At this point, the most mature of the everything-and-the-kitchen-sink programs, in my opinion, is Red Hat Storage Server 3. With it, it uses GlusterFS to control everything from your local COTS storage servers to cloud storage on OpenStack and Amazon Web Services (AWS).
Red Hat, with its major OpenStack role and ownership of Ceph and GlusterFS, is clearly in the leader's spot, but it's not the only open-source company that's a contender. SUSE has its Ceph-based SUSE Storage and Canonical is integrating Ceph into its Ubuntu Linux.
At this point, it's really too early to tell which technology or vendor will end up winning in the SDS wars. Red Hat, however, clearly has a strong lead.
I expect 2015 to be a year with strong competition from both the open-source and proprietary vendors for the enterprise's SDS dollar. IDC expects SDS to be the fastest growing storage segment in the coming year and I see no reason to doubt this prediction. This is being driven by the incredible growth of data. By IDC's count cloud, analytics, mobile, social and security data collection is growing at a rate of approximately 2.5 billion GBs of data per day.

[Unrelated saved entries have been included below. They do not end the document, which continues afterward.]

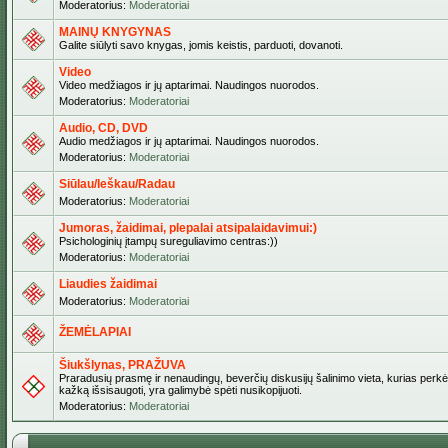
Moderatorius:
Moderatoriai
MAINŲ KNYGYNAS
Galite siūlyti savo knygas, jomis keistis, parduoti, dovanoti.
Video
Video medžiagos ir jų aptarimai. Naudingos nuorodos.
Moderatorius:
Moderatoriai
Audio, CD, DVD
Audio medžiagos ir jų aptarimai. Naudingos nuorodos.
Moderatorius:
Moderatoriai
Siūlau/Ieškau/Radau
Moderatorius:
Moderatoriai
Jumoras, žaidimai, plepalai atsipalaidavimui:)
Psichologinių įtampų sureguliavimo centras:))
Moderatorius:
Moderatoriai
Liaudies žaidimai
Moderatorius:
Moderatoriai
ŽEMĖLAPIAI
Šiukšlynas, PRAŽUVA
Praradusių prasmę ir nenaudingų, beverčių diskusijų šalinimo vieta, kurias perkėl
kažką išsisaugoti, yra galimybė spėti nusikopijuoti.
Moderatorius:
Moderatoriai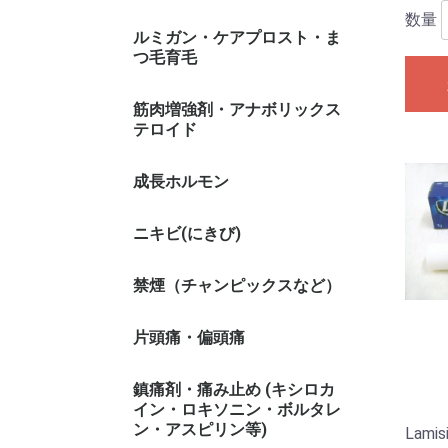
数量
ルミガン・ケアプロスト・ま
つ毛育毛
筋肉増強剤・アナボリックス
テロイド
成長ホルモン
ニキビ(にきび)
禁煙（チャンピックスなど）
片頭痛・偏頭痛
鎮痛剤・痛み止め (キシロカ
イン・ロキソニン・ボルタレ
ン・アスピリン等)
Lami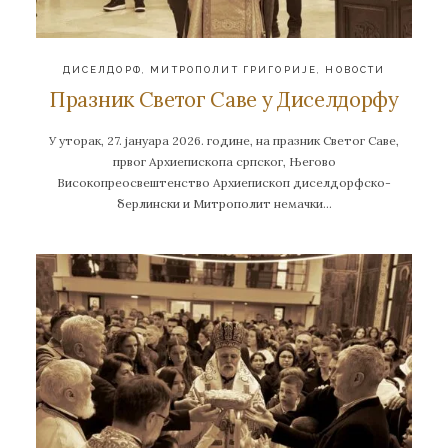
ДИСЕЛДОРФ
,
МИТРОПОЛИТ ГРИГОРИЈЕ
,
НОВОСТИ
Празник Светог Саве у Диселдорфу
У уторак, 27. јануара 2026. године, на празник Светог Саве,
првог Архиепископа српског, Његово
Високопреосвештенство Архиепископ диселдорфско-
берлински и Митрополит немачки…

Storage, in short, is in the middle of a revolution and its name is software-defined storage. While many vendors, such as IBM, Datacore, and Falconstor offer SDS stacks for their own hardware, companies are spending less on high-end storage. That means companies must be turning more to cheaper COTS storage, which will benefit the open-source approaches.
Back in 2011, the creator of the first popular web browser, Marc Andreessen, said software was eating the IT world. He was right, and in 2015 the bite is coming to storage.